Clothing: Last year, I had $262.50 of my $500 budget left at the end of the year. Some of my favorite clothes are ones I’ve bought at thrift stores for a dollar or five. I find myself trolling internet clothing sales because they are good deals, not because I need anything. I’m not giving myself a new budget this year. I’m going to budget myself $262.50 from last year and see what happens.
House: I’m pledging to scour Craigslist/Freecycle/Buy Nothing/ReStore for two weeks before buying items for my house in 2017. Or to make it myself if the cost/time commitment is right. Namely, I need exterior doors, countertop, backsplash, paint, etc. I got very lucky in 2016: I have one room that needs wood flooring and I was able to get it for free. That’s ~$2,000 saved on the cost of flooring, not to mention diverting items from the landfill.
Food: This is a biggie for me. We waste so much food and it’s awful. There’s probably not much to be done about Thomas at this age, but Josh and I can make improvements.
3. Move my 401(k)s.
This is a carryover from last year, and I’m going to try to tackle it early and get it off my list.
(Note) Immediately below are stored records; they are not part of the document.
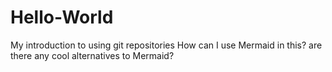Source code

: # Hello-World
My introduction to using git repositories
How can I use Mermaid in this? are there any cool alternatives to Mermaid?
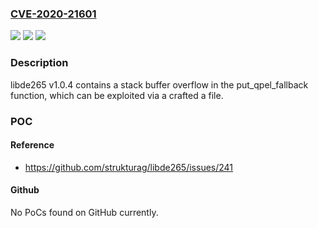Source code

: ### [CVE-2020-21601](https://cve.mitre.org/cgi-bin/cvename.cgi?name=CVE-2020-21601)
![](https://img.shields.io/static/v1?label=Product&message=n%2Fa&color=blue)
![](https://img.shields.io/static/v1?label=Version&message=n%2Fa&color=blue)
![](https://img.shields.io/static/v1?label=Vulnerability&message=n%2Fa&color=brighgreen)

### Description

libde265 v1.0.4 contains a stack buffer overflow in the put_qpel_fallback function, which can be exploited via a crafted a file.

### POC

#### Reference
- https://github.com/strukturag/libde265/issues/241

#### Github
No PoCs found on GitHub currently.

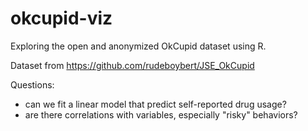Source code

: # okcupid-viz

Exploring the open and anonymized OkCupid dataset using R.

Dataset from https://github.com/rudeboybert/JSE_OkCupid


Questions:

- can we fit a linear model that predict self-reported drug usage?
- are there correlations with variables, especially "risky" behaviors?
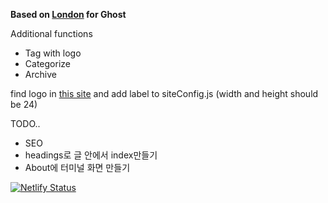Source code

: **Based on [London](https://github.com/TryGhost/London) for Ghost**

Additional functions

- Tag with logo
- Categorize
- Archive

find logo in <a href="https://www.vectorlogo.zone/"> this site</a> and add label to siteConfig.js (width and height should be 24)

TODO..

- SEO
- headings로 글 안에서 index만들기
- About에 터미널 화면 만들기

[![Netlify Status](https://api.netlify.com/api/v1/badges/90714be2-eacc-4154-84aa-0d62c2878ec3/deploy-status)](https://app.netlify.com/sites/jjunglog/deploys)
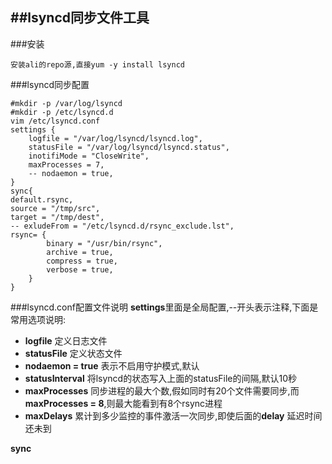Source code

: ##lsyncd同步文件工具
------
###安装

	安装ali的repo源,直接yum -y install lsyncd

###lsyncd同步配置

	#mkdir -p /var/log/lsyncd
	#mkdir -p /etc/lsyncd.d
	vim /etc/lsyncd.conf
	settings {
		logfile = "/var/log/lsyncd/lsyncd.log",
		statusFile = "/var/log/lsyncd/lsyncd.status",
		inotifiMode = "CloseWrite",
		maxProcesses = 7,
		-- nodaemon = true,
	}
	sync{
	default.rsync,
	source = "/tmp/src",
	target = "/tmp/dest",
	-- exludeFrom = "/etc/lsyncd.d/rsync_exclude.lst",
	rsync= {
			binary = "/usr/bin/rsync",
			archive = true,
			compress = true,
			verbose = true,
		}
	}

###lsyncd.conf配置文件说明
**settings**里面是全局配置,--开头表示注释,下面是常用选项说明:

+ **logfile** 定义日志文件
+ **statusFile** 定义状态文件
+ **nodaemon = true** 表示不启用守护模式,默认
+ **statusInterval** 将lsyncd的状态写入上面的statusFile的间隔,默认10秒
+ **maxProcesses** 同步进程的最大个数,假如同时有20个文件需要同步,而 **maxProcesses = 8**,则最大能看到有8个rsync进程
+ **maxDelays** 累计到多少监控的事件激活一次同步,即使后面的**delay** 延迟时间还未到

**sync**

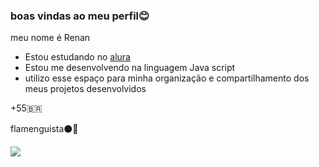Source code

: ### boas vindas ao meu perfil😊

meu nome é Renan 
- Estou estudando no [alura](https://www.alura.com.br) 
- Estou me desenvolvendo na linguagem Java script
- utilizo esse espaço para minha organização e compartilhamento dos meus projetos desenvolvidos 



+55🇧🇷

flamenguista⚫🔴

![](https://media.tenor.com/21jFXbGoRPIAAAAi/flamengo-urubu-flamengo.gif)

  
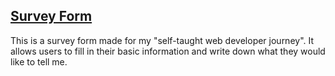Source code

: ## [Survey Form](https://christina11010.github.io/a_survey_form/)
This is a survey form made for my "self-taught web developer journey". It allows users to fill in their basic information and write down what they would like to tell me.
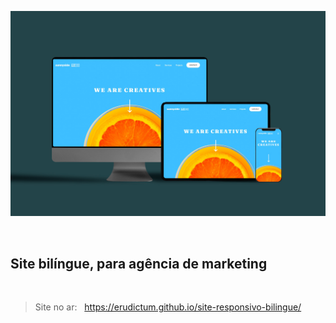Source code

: ![screeshot](./images-readme/screenshot.jpg)  

<br>

## Site bilíngue, para agência de marketing

<br>

>Site no ar: &nbsp; https://erudictum.github.io/site-responsivo-bilingue/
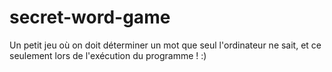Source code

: # secret-word-game

Un petit jeu où on doit déterminer un mot que seul l'ordinateur ne sait, et ce seulement lors de l'exécution du programme ! :)
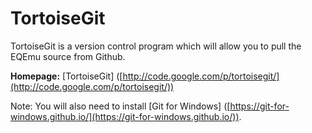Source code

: # TortoiseGit

TortoiseGit is a version control program which will allow you to pull the EQEmu source from Github.

**Homepage:** [TortoiseGit] ([http://code.google.com/p/tortoisegit/](http://code.google.com/p/tortoisegit/))

Note: You will also need to install [Git for Windows] ([https://git-for-windows.github.io/](https://git-for-windows.github.io/)).

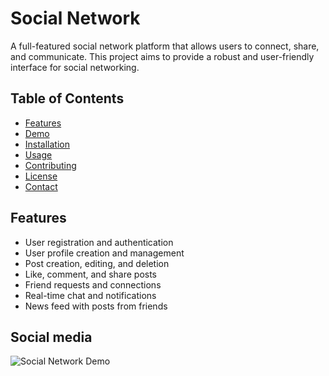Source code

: # Social Network

A full-featured social network platform that allows users to connect, share, and communicate. This project aims to provide a robust and user-friendly interface for social networking.

## Table of Contents
- [Features](#features)
- [Demo](#demo)
- [Installation](#installation)
- [Usage](#usage)
- [Contributing](#contributing)
- [License](#license)
- [Contact](#contact)

## Features
- User registration and authentication
- User profile creation and management
- Post creation, editing, and deletion
- Like, comment, and share posts
- Friend requests and connections
- Real-time chat and notifications
- News feed with posts from friends

## Social media
![Social Network Demo](https://media.giphy.com/media/v1.Y2lkPTc5MGI3NjExcGExMTh3djlvZmg4NzloN2pjMW5vNzYxMXlodjRybmszYXo1aXJ4ciZlcD12MV9naWZzX3NlYXJjaCZjdD1n/xUA7b6vkQ9HbeThJEQ/giphy.gif)
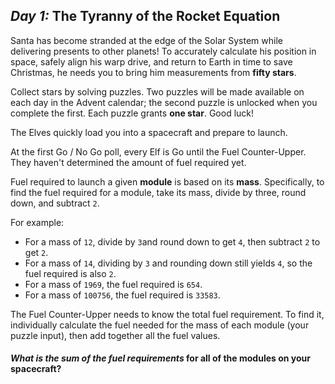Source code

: ## *Day 1:* The Tyranny of the Rocket Equation 

Santa has become stranded at the edge of the Solar System while delivering presents to other planets! To accurately calculate his position in space, safely align his warp drive, and return to Earth in time to save Christmas, he needs you to bring him measurements from **fifty stars**.

Collect stars by solving puzzles. Two puzzles will be made available on each day in the Advent calendar; the second puzzle is unlocked when you complete the first. Each puzzle grants **one star**. Good luck!

The Elves quickly load you into a spacecraft and prepare to launch.

At the first Go / No Go poll, every Elf is Go until the Fuel Counter-Upper. They haven't determined the amount of fuel required yet.

Fuel required to launch a given **module** is based on its **mass**. Specifically, to find the fuel required for a module, take its mass, divide by three, round down, and subtract `2`.

For example:

- For a mass of `12`, divide by `3`and round down to get `4`, then subtract `2` to get `2`.
- For a mass of `14`, dividing by `3` and rounding down still yields `4`, so the fuel required is also `2`.
- For a mass of `1969`, the fuel required is `654`.
- For a mass of `100756`, the fuel required is `33583`.

The Fuel Counter-Upper needs to know the total fuel requirement. To find it, individually calculate the fuel needed for the mass of each module (your puzzle input), then add together all the fuel values.

#### *What is the sum of the fuel requirements* for all of the modules on your spacecraft?

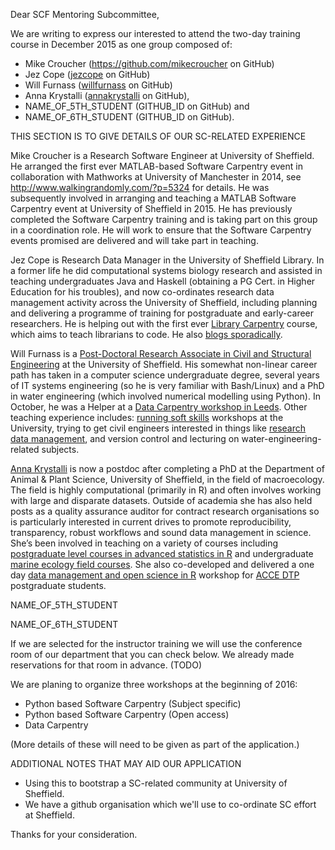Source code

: Dear SCF Mentoring Subcommittee,

We are writing to express our interested to attend the two-day training course in December 2015 as one group composed of:

* Mike Croucher (https://github.com/mikecroucher on GitHub)
* Jez Cope ([jezcope](https://github.com/jezcope) on GitHub)
* Will Furnass ([willfurnass](https://github.com/willfurnass) on GitHub)
* Anna Krystalli ([annakrystalli](https://github.com/annakrystalli) on GitHub),
* NAME_OF_5TH_STUDENT (GITHUB_ID on GitHub) and
* NAME_OF_6TH_STUDENT (GITHUB_ID on GitHub).

THIS SECTION IS TO GIVE DETAILS OF OUR SC-RELATED EXPERIENCE

Mike Croucher is a Research Software Engineer at University of Sheffield. He arranged the first ever MATLAB-based Software Carpentry event in collaboration with Mathworks at University of Manchester in 2014, see http://www.walkingrandomly.com/?p=5324 for details. He was subsequently involved in arranging and teaching a MATLAB Software Carpentry event at University of Sheffield in 2015. He has previously completed the Software Carpentry training and is taking part on this group in a coordination role. He will work to ensure that the Software Carpentry events promised are delivered and will take part in teaching.

Jez Cope is Research Data Manager in the University of Sheffield Library. In a former life he did computational systems biology research and assisted in teaching undergraduates Java and Haskell (obtaining a PG Cert. in Higher Education for his troubles), and now co-ordinates research data management activity across the University of Sheffield, including planning and delivering a programme of training for postgraduate and early-career researchers. He is helping out with the first ever [Library Carpentry](http://librarycarpentry.github.io/city-november-2015/) course, which aims to teach librarians to code. He also [blogs sporadically](http://erambler.co.uk).

Will Furnass is a [Post-Doctoral Research Associate in Civil and Structural Engineering](https://www.shef.ac.uk/civil/staff/research/furnassw) at the University of Sheffield.  His somewhat non-linear career path has taken in a computer science undergraduate degree, several years of IT systems engineering (so he is very familiar with Bash/Linux) and a PhD in water engineering (which involved numerical modelling using Python).  In October, he was a Helper at a [Data Carpentry workshop in Leeds](http://hpcarcher.github.io/2015-10-29-Leeds-DC/).  Other teaching experience includes: [running soft skills](http://www.sheffield.ac.uk/ssid/301/services/workshops) workshops at the University, trying to get civil engineers interested in things like [research data management](https://github.com/willfurnass/RDMPresentationApr2014), and version control and lecturing on water-engineering-related subjects.

[Anna Krystalli](http://www.annakrystalli.com/overview.html) is now a postdoc after completing a PhD at the Department of Animal & Plant Science, University of Sheffield, in the field of macroecology. The field is highly computational (primarily in R) and often involves working with large and disparate datasets. Outside of academia she has also held posts as a quality assurance auditor for contract research organisations so is particularly interested in current drives to promote reproducibility, transparency, robust workflows and sound data management in science. She’s been involved in teaching on a variety of courses including [postgraduate level courses in advanced statistics in R](http://www.r4all.org/the-courses/) and undergraduate [marine ecology field courses](https://www.shef.ac.uk/aps/currentug/level3/aps350). She also co-developed and delivered a one day [data management and open science in R](http://figshare.com/articles/Research_Data_Management_in_R/1600906) workshop for [ACCE DTP](https://acce.shef.ac.uk/) postgraduate students.

NAME_OF_5TH_STUDENT

NAME_OF_6TH_STUDENT

If we are selected for the instructor training we will use the conference room of our department that you can check below. We already made reservations for that room in advance. (TODO)

We are planing to organize three workshops at the beginning of 2016:

* Python based Software Carpentry (Subject specific)
* Python based Software Carpentry (Open access)
* Data Carpentry

(More details of these will need to be given as part of the application.)

ADDITIONAL NOTES THAT MAY AID OUR APPLICATION

* Using this to bootstrap a SC-related community at University of Sheffield.
* We have a github organisation which we'll use to co-ordinate SC effort at Sheffield.

Thanks for your consideration.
I lost sight of my savings goal in 2016, mostly because of the new house. We spent more cash that I would like to think about remodeling it. It costs 1/3 more than our old house each month. I can’t always put real dollars into my savings account lately, but there are ways I can realize monetary savings. Josh and I also are talking about how to pay off everything and invest better for our future (both for college for Thomas and for retirement for us).
DIY: I need to tackle some home projects myself to save a few thousand dollars. In 2017, I’m going to paint my house myself. But I’m looking for other ways to spend less, so look for blog posts about that.
$3,000: This is the amount I want my savings account to be up at the end of the year (not including any monetary gifts we might receive, but I want to save those monetary gifts, too).
$1,000: This is the amount I want to add to Thomas’ savings in 2017. When I was pregnant, I thought to myself how wonderful it would be to save $500/yr for my child and hand him the account when he graduates college, with $11,000 to his name and the possibility that might bring. In reality, I’ve been saving more.
Stock purchase: I divert 10% of my salary into employee stock of my parent company. My company matches 30% and adds a 20% kicker in years we’re profitable. I need to remember to up my contribution as my salary grows.
This might also involve making a budget. I’ve been looking into using YNAB. But I need to get Josh on board.
5. Find joy.
2016 was about just putting my head down and surviving. In 2011, I did the same thing. Only 2011 was worse. At least I didn’t seriously question my mental health at any point last year. Can’t say the same for 2011. If that’s not a glimmer of a silver lining, I don’t know what is.
Go on a long weekend, just the three of us.
Find peace with a messy house. Or hire someone to clean it.